Saturday, we went to Penarth for lunch. The 'Cafe des Amis' has become 'The Bistro' since our last visit. Still serving authentic French cuisine, but now with a different menu. To our taste, the food choice is not as interesting as it once was, although the environment is much the same as it was previously. I would have preferred to have had fish and chips from the stall in front of the pier and sat on the beach again, but for once in a while, the tide was in, close to the promenade wall. It's a long time since I last saw a high tide in Penarth, but when, I cannot remember.

In the evening BBC Four showed 'The Bridge III', more Scandinavian crime drama, in a joint Swedish/Danish bi-lingual production wiht Engish subtitles. Two episodes a time for goodness knows how many weeks. Another convoluted and bizarre long tale that supposed to keep us entertained. To my mind, this particular fomula is beginning to wear thin. It focuses for too much, for its own good, on one main character with a peculiar personality, and while this has its entertaining moments, it feels a bit 'more of the same'- The Arne Dahl series of stories was far superior in terms of the complexity of its characters and their responses to the awful situations they find themselves in.

Saturday, 19 May 2012

Coast Path walk

As the weather was reasonable, we went to Penarth again for lunch today. Then we walked along the clifftop as far as Sully Bay, passing the substantial concrete remains of World War Two coastal defence positions at Lavernock Point, something I've not visited before. The route has been upgraded, fenced at dangerous points and properly waymarked, all as part of Wales' 870 mile Coastal Path, currently receiving a fresh publicity boost in national news. Several years ago before the path was stabilised, we walked only as far as St Peter's Church Cogan and I got very muddy indeed.
The churchyard wall bears a plaque commemorating Marcon's first ever broadcast in 1897 of a radio signal received at Brean Down on the other side of the Severn Estuary.
The tide was at its lowest during our walk, revealing a two hundred yard pavement of Jurassic rock strata reaching out from the base of the cliffs for a hundred years or so. The worn rock layers form edges and ledges whose pattern seems to imitate the movement of waves coming ashore. Along the steep cliff edge bushes bearing May blossom were in full flourish.
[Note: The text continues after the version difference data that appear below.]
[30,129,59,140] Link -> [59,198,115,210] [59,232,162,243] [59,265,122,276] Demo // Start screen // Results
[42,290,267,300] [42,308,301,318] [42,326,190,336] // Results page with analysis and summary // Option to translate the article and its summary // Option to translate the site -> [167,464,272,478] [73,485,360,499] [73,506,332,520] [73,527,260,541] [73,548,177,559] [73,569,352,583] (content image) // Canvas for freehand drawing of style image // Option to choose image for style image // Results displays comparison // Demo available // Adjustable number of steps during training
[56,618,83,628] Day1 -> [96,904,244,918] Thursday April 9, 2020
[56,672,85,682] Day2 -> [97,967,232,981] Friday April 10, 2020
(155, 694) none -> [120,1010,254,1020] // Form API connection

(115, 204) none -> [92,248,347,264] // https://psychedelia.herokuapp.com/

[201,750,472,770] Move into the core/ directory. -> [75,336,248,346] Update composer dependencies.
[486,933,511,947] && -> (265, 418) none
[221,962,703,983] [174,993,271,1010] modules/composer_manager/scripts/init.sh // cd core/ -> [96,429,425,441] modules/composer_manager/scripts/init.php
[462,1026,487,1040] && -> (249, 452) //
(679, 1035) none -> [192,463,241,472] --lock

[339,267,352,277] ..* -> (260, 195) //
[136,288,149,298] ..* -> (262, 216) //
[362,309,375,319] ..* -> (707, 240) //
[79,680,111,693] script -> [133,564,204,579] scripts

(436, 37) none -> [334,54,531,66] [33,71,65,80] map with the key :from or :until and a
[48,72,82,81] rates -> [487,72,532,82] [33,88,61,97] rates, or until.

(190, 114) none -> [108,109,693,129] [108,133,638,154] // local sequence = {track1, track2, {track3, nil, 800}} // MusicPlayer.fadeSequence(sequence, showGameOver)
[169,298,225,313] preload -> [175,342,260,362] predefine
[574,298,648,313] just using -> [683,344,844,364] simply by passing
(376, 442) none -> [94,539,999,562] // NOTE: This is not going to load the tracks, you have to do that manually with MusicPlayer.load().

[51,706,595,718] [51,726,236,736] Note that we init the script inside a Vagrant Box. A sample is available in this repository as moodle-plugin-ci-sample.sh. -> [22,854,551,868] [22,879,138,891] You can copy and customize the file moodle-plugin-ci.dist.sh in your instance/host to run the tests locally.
Overlooking Sully Bay is a gun emplacement which was unusually constructed with heavy steel shutters, presumably to keep out the wind and the rain when not in use. The shutters, though much corroded over the past seventy years are still there - one is fused by rust into its guide rails. The other lies within the shelter, torn out of its mountings and thrown to the floor. What the Lufwaffe and dodgy scrap merchants could not manage has been achieved by idle handed idiots incapable of valuing a significant if ugly token of our island history.

Watched the final two episodes of 'The Bridge' after supper. Lots of suspense, the odd snatch of quirky humor but it was hardly worth watching ten episodes of grisly melodrama to see Saga, Ms Robocop finally display a few seconds of normal human emotion. Impressive acting, to have remained stony faced for so long, but the whole thing was ultimately disappointing. The fact that the series used Danish and Swedish languages because of the mise en scène was only capable of entertaining someone adept in Scandinavian languages.